I do not join in the majority opinion's oblique endorsement of the "good faith" exception to the exclusionary rule which has been proposed in dicta by a dozen of the twenty-four United States Fifth Circuit Court of Appeals judges. I share the misgivings of Judge Rubin, who was joined by Godbold, Kravitch, Johnson, Politz, Hatchett, Anderson, Randall, Tate and Clark, Circuit Judges, as he observed:
"[F]ive members of the [United States Supreme] court up to now have not suggested [the exclusionary rule's] qualification, and they constitute a majority. No other circuit court has altered the rule. Consideration of these factors should make us hesitate to rush in with our own newly devised judicial solutions. Those who join in the opinion authored by Judges Gee and Vance can cite no direct precedent for their conclusions save dissents and law review articles, many of which are polemic. They advocate modification of the exclusionary rule solely because, as applied, they think it ineffective to deter police misconduct and because they consider deterrence its exclusive purpose.
"Deterrence is an important reason for the rule. However, even the decision in Weeks v. United States, 232 U.S. 383, 34 S.Ct. 341, 58 L.Ed. 652 (1914), did not consider it the only basis of the rule. Justice Day's opinion relies on the duty of the courts to support the Constitution and to refuse to sanction practices destructive of rights secured by it. * * *
"* * *
"* * * The announcement of a radical change in the scope of the exclusionary rule creates a host of interpretative problems. Its application presumably will require retrial of almost every motion to suppress in every criminal case now pending before us on appeal and in many cases now pending in district courts. * * *" United States v.
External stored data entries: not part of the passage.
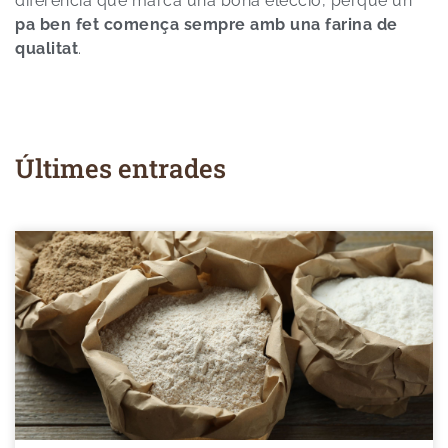
diferència que marca una bona elecció, perquè un
pa ben fet comença sempre amb una farina de
qualitat
.
Últimes entrades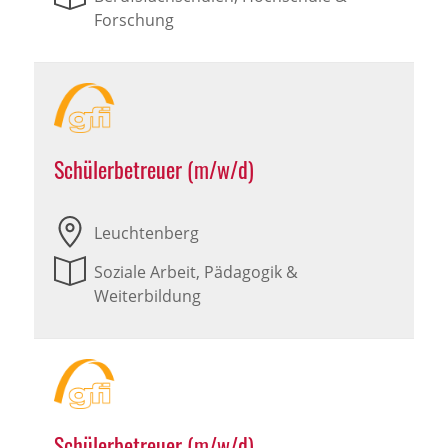
Forschung
Schülerbetreuer (m/w/d)
Leuchtenberg
Soziale Arbeit, Pädagogik &
Weiterbildung
Schülerbetreuer (m/w/d)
Williams, 622 F.2d 830, at 849-50. (Rubin, J., concurring). [footnote omitted]
This case does not present a novel issue. In State v. Rey, 351 So.2d 489 (La. 1977), this court unanimously held that if misrepresentations in a search warrant affidavit are found to be unintentional, it must then be decided whether a showing of probable cause is made by the warrant without reference to incorrect facts. This rule clearly implies that a misleading omission must be rectified by supplying the missing information.
Accordingly, I respectfully concur, preferring to reach the same result by our own principles rather than follow those who are reaching out for a vehicle to change a long line of precedent because I believe "that their doing so will have harmful results apart from the merit or lack of merit of their views." United States v. Williams, supra, 622 F.2d at 848 (Rubin, J., concurring).
CALOGERO, Justice, concurring.
I respectfully concur. The discussion in the majority opinion regarding the exclusionary rule is unnecessary dicta.